Ain­si, le plus souvent :

  • Si la vic­time est étrangère, ou “issue de la diver­sité”, don­ner le nom, pho­to possible,
  • Si la vic­time est indigène, patronyme occulté le plus souvent,
  • Si le mal­fai­teur est indigène, son nom est tou­jours men­tion­né, voire matraqué,
  • Si le mal­fai­teur est allogène, il devient “une per­son­ne” ou “un Stras­bour­geois”. Pas de pho­to, bien sûr.
  • Tou­jours affirmer, pour apais­er le lecteur, que la jus­tice s’ac­tive. Titre “Jus­qu’à qua­tre ans de prison pour X et Y”. Là, lire vite sug­gère que deux canailles croupiront 1 460 jours sur la paille humide des cachots. Non ! Aller sous le titre et lire le texte en petit, plutôt vers la fin, révèle à l’in­verse qu’il s’ag­it de peines avec sur­sis, ou “amé­nagées”, et de bracelets électroniques.
  • Tou­jours repren­dre les affir­ma­tions du min­istère de l’In­térieur, si fantai­sistes soient-elles : des rédac­tions pas­sives ou “ubérisées” ne peu­vent faire sans la manne d’in­fos offi­cielles, sans laque­lle elles devraient enquêter elles-mêmes, ce qui coûte cher…
  • Tou­jours livr­er celui qui rejette la doxa médi­a­tique à la vin­dicte publique : le mar­queur “con­tro­ver­sé” sig­nale ici l’exécra­tion du système,
  • Tou­jours obscur­cir : un nomade tox­i­co­mane ? Non: un “ressor­tis­sant roumain con­sommateur de pro­duits stupé­fi­ants”. Qui a dit noy­er le poisson ?
  • Chang­er le regard”… “tourn­er la page”… “bris­er les tabous”… “com­bat­tre les stéréo­types” (ou “les clichés”)… ces aimables devis­es sig­na­lent l’ingé­nierie sociale-GAFAM, visant à sus­citer l’ap­pro­ba­tion des plus vom­i­tives exac­tions du néo-monde.

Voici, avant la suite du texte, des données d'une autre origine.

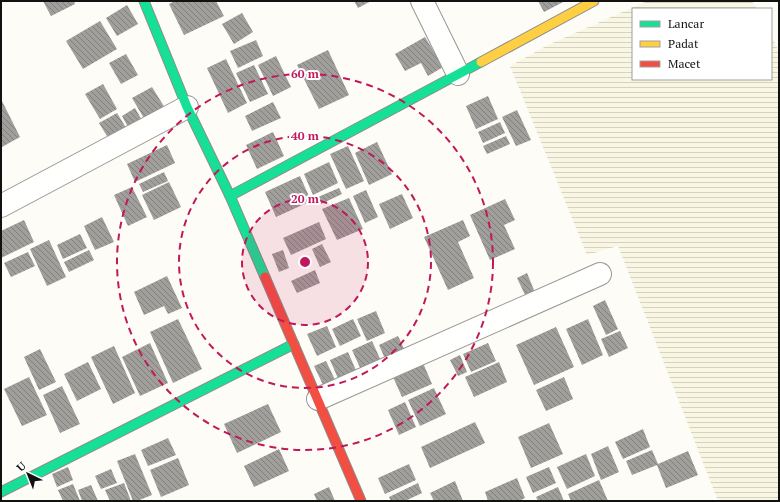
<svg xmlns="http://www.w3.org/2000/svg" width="780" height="502" viewBox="0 0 780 502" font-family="'PT Serif',serif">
  <defs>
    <pattern id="farmland-rules" width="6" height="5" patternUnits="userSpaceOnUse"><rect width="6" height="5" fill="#f9f7e4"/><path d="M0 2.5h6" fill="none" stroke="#d4d3c3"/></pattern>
    <pattern id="building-back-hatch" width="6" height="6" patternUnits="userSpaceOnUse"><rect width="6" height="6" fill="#a19f9c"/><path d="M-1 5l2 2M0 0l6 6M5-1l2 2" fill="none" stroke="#82807e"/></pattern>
  </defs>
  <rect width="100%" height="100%" fill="#fdfcf7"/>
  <polygon fill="url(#farmland-rules)" points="647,1 752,1 757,9 633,9 633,79 771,79 771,36 779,51 779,501 718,501 618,246 587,255 510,66 548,45"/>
  <g fill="url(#building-back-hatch)">
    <polygon points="43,1 74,1 75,4 51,16"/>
    <polygon points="175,1 216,1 224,16 184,35 169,4"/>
    <polygon points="354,1 371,1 358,8"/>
    <polygon points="538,1 565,1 544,12"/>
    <polygon points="127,5 138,24 117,36 106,18"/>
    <polygon points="242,13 253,32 234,44 222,24"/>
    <polygon points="100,21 117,49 83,69 66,41"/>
    <polygon points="425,37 443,67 428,76 421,63 405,71 395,54"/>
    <polygon points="256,40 263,56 238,68 230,51"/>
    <polygon points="328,50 349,95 319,109 297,65"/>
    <polygon points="126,54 138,75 121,84 109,63"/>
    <polygon points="276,56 291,87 273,96 258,65"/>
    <polygon points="226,59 247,103 228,113 207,68"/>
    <polygon points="254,65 268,94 250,102 236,73"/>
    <polygon points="103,84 117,109 100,119 85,94"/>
    <polygon points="152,87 165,108 145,120 132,98"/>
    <polygon points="488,96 498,119 476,129 466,106"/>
    <polygon points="1,99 20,137 2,147 1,145"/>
    <polygon points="273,102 281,118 252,131 245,116"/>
    <polygon points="135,108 143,122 129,129 122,116"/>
    <polygon points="517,110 531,140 516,146 502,117"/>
    <polygon points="117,113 128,131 110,141 99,123"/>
    <polygon points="500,122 505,133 483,143 478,132"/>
    <polygon points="273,132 284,156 257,169 246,145"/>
    <polygon points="506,136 510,144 487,154 483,146"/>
    <polygon points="377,142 392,174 369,185 355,153"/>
    <polygon points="167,145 175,163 135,182 127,164"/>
    <polygon points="348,146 364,181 346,189 330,154"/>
    <polygon points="329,162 338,183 313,195 304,174"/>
    <polygon points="164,172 168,181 143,192 139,184"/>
    <polygon points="300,176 311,201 276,217 265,192"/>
    <polygon points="169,182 181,207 154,220 142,195"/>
    <polygon points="132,187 147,217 128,226 114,195"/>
    <polygon points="339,188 342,194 321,204 318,197"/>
    <polygon points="366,190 378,217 365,223 353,196"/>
    <polygon points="402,194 413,218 390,229 379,204"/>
    <polygon points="349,198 363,229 337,240 322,209"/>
    <polygon points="505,199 515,220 504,225 515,249 490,260 470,215"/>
    <polygon points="102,217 114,242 95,250 84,226"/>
    <polygon points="24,220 34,242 1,258 1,231"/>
    <polygon points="463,220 470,236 458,242 474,278 448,290 424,237"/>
    <polygon points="319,222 326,239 291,255 283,238"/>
    <polygon points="80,234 87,248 63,259 57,245"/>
    <polygon points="49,240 66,277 47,286 30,249"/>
    <polygon points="322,244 331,262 320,267 312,249"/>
    <polygon points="89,250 94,260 69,272 64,262"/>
    <polygon points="283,250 289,268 279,272 272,254"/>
    <polygon points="28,252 35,266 11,277 4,263"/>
    <polygon points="315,270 320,283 297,293 291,281"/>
    <polygon points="527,273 536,295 527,299 517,278"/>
    <polygon points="167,276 182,308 168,314 164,306 144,315 134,292"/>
    <polygon points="605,300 618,329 606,335 593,306"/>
    <polygon points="376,311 385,333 367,341 357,319"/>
    <polygon points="178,319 202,369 173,383 150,332"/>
    <polygon points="353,319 361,336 340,346 332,329"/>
    <polygon points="588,319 603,355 582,365 566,329"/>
    <polygon points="327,326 336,347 317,356 307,334"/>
    <polygon points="556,327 574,367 534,385 516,345"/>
    <polygon points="620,331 628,348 609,357 601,339"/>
    <polygon points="398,336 406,353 386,361 379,345"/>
    <polygon points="372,341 382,363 362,372 352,350"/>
    <polygon points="150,343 168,383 140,396 122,357"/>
    <polygon points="488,343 496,361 471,372 463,354"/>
    <polygon points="114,346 135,393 113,404 91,357"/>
    <polygon points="40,349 56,382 39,390 24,357"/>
    <polygon points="348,352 358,375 340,383 330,360"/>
    <polygon points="460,355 467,372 458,376 450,360"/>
    <polygon points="326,361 337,384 325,389 314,366"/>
    <polygon points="88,362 101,389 77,401 64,374"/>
    <polygon points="499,362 507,382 474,397 465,377"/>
    <polygon points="423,363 432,384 402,397 393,377"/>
    <polygon points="29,377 47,415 22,426 4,389"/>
    <polygon points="564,377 573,399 546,411 536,390"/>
    <polygon points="62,386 80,424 60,433 43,395"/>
    <polygon points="434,388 446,414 420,426 408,400"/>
    <polygon points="405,402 416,427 399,435 388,410"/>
    <polygon points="268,404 281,432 237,453 224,424"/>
    <polygon points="475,422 485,443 430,468 421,447"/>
    <polygon points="549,423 563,454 531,468 518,437"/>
    <polygon points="643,429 650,447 623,459 615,442"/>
    <polygon points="168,438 176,455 148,466 141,450"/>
    <polygon points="608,446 619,472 601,480 591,454"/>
    <polygon points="279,449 289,471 254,487 244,466"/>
    <polygon points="652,450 658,464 688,451 698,475 666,488 657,465 632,475 626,461"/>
    <polygon points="135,454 152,495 137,501 133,501 117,461"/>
    <polygon points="586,454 595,476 567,489 557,467"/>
    <polygon points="178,458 189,485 161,497 150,470"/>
    <polygon points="409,464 416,480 385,494 378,478"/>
    <polygon points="68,467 73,480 57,487 52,474"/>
    <polygon points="549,467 556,483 533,493 526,477"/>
    <polygon points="111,469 117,483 101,489 95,476"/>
    <polygon points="517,478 525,498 519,501 488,501 485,492"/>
    <polygon points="599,480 608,501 571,501 568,494"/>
    <polygon points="455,481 463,501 434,501 430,493"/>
    <polygon points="124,483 131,501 110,501 105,490"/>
    <polygon points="418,483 422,493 405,501 391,501 389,497"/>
    <polygon points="73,484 80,501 63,501 58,490"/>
    <polygon points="91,485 98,501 82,501 78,490"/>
    <polygon points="329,487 335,501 317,501 314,494"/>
    <polygon points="558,487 564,501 538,501 536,497"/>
  </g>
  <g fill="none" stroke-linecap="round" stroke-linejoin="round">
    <g stroke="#979795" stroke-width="24">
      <g id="street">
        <polyline points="422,1 458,74"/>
        <polyline points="1,206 187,107"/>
        <polyline points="318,399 600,274"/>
      </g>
    </g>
    <g stroke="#8e8d8b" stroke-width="11">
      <g id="fast">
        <polyline points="144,1 187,107 230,196 265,277"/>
        <polyline points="230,196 481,62"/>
        <polyline points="1,492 294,344"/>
      </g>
    </g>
    <g stroke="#8e8d8b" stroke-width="11">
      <polyline id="slow" points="481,62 594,1"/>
    </g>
    <g stroke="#8e8d8b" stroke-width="11">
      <polyline id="jam" points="265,277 361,501"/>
    </g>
    <use href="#street" stroke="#fffffe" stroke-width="22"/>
    <use href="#fast" stroke="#16e098" stroke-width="9"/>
    <use href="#slow" stroke="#ffcf43" stroke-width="9"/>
    <use href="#jam" stroke="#f24e42" stroke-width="9"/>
  </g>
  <circle cx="305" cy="262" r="63" fill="#c2185b" fill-opacity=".12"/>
  <g fill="none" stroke="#c2185b" stroke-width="2" stroke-dasharray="7 5">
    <circle cx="305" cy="262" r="63"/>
    <circle cx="305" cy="262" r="126"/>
    <circle cx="305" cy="262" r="188"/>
  </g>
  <circle cx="305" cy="262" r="6" fill="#c2185b" stroke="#fff" stroke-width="2"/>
  <g font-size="12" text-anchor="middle" font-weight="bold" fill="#c2185b" stroke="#fff" stroke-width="4" stroke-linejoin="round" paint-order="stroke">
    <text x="305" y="78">60 m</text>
    <text x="305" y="140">40 m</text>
    <text x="305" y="203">20 m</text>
  </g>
  <rect width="780" height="502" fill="none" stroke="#111111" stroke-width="4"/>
  <rect x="632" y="8" width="140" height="72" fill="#ffffff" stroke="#a0a0a0"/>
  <rect x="640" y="21" width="20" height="6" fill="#16e098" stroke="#a0a0a0"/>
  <text x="668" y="28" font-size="12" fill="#111111">Lancar</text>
  <rect x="640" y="41" width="20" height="6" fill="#ffcf43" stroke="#a0a0a0"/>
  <text x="668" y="48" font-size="12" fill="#111111">Padat</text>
  <rect x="640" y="61" width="20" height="6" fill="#f24e42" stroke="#a0a0a0"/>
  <text x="668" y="68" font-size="12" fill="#111111">Macet</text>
  <g transform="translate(28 474) rotate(317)" stroke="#ffffff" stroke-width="3" paint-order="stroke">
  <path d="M0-3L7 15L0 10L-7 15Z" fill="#111111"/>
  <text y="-6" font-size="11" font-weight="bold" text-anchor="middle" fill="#111111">U</text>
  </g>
</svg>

Enfin, lire de près la néo-presse révèle vite que le crime est signé : quoiqu’en théorie écrits en français, ces textes sont truf­fés d’améri­can­ismes,: dix per­son­nes au total (“a total of…”), “une per­son­ne âgée de 25 ans (“a per­son aged 25”), etc.

Travail pratique : traduire en français clair ce texte en novlangue

  • Hier, un trio d’au­teurs a sub­til­isé le sac d’une per­son­ne âgée de 90 ans. La police ar­ri­vant, les trois ressor­tis­sants roumains ont entre­pris d’en découdre avec les fonction­naires, dont l’un a fail­li per­dre la vie. Au tri­bunal, l’équipe de con­som­ma­teurs de pro­duits stu­péfiants, dont deux jeunes dis­qual­i­fiés par l’é­cole, a reçu jusqu’à six mois de prison, peines aména­gées par un juge api­toyé par leurs vies cabossées.
  • Hier, trois jeunes allogènes ont volé le sac d’une nonagé­naire, puis la bande de no­mades a assail­li les policiers, dont l’un a fail­li mourir. Au tri­bunal, ces multiré­cidivistes drogués et dés­co­lar­isés ont reçu une peine fic­tive et sont repar­tis libres.